If it was truly the Soviet entry into the war, instead of the bombs, then what is the reason for this deadlock two days after the Soviet offensive in Manchuria began? By the way, early reports from Manchuria must have signaled that things were going very badly for the Kwantung Army, yet General Anami and others continued to argue for that last decisive battle. It was at this point that the emperor stepped forward into history.
When the ministers were finished with their statements the Prime Minister then asked the Emperor to express his wishes. Audible gasps were heard in the room; the very question was unprecedented. The Emperor rose and began to speak, "I have given serious thought to the situation prevailing at home and abroad and have concluded that continuing the war means destruction for the nation and a prolongation of bloodshed and cruelty in the world. I cannot bear to see my innocent people suffer any longer. Ending the war is the only way to restore world peace and to relieve the nation from the terrible distress with which it is burdened." When he finished only the sobs of a few ministers could be heard.
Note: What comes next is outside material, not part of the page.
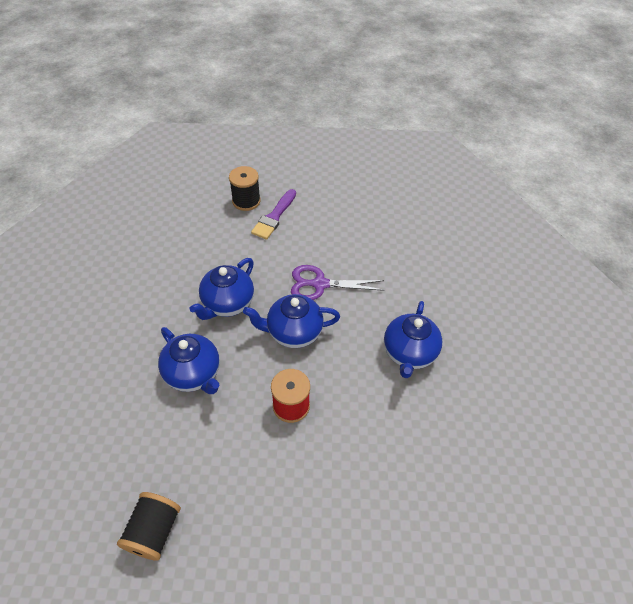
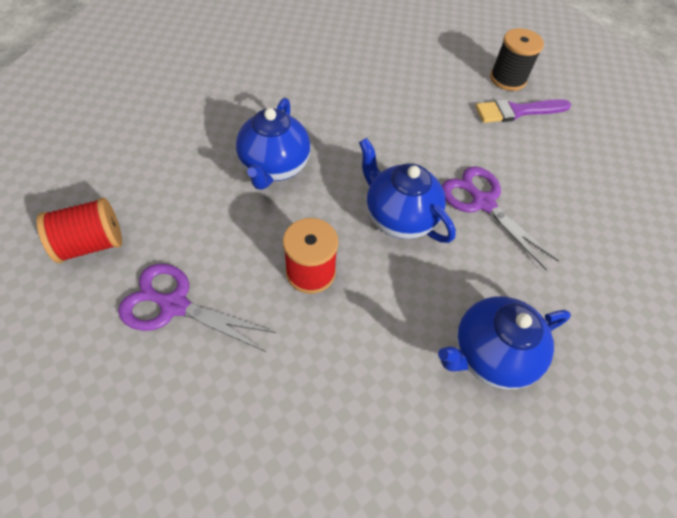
camera: 50 degrees right, 5 degrees up
black spool [117,492,181,561] -> red spool [37,198,122,263]
blue teapot [190,258,254,320] -> none
none -> purple scissors [118,264,276,352]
The cabinet was no longer deadlocked, the emperor had decided. But there were still hardliners in the army that continued to refuse to surrender, and some of them launched a coup. The word went out that the emperor was recording a message to be played on Japanese radio, and a handful of army officers broke into the imperial palace to try and find the recording, in order to prevent it from being broadcast to the people. The coup failed. Another group launched a second coup, attempting to capture the emperor, but it also failed. On August 14, the recording was broadcast, and Japan surrendered.
"The Emperor alone did something he had been taught never to do," argues historian Edwin P. Hoyt. "For one moment in history he ruled rather than reigned. The result was the salvation of Japan."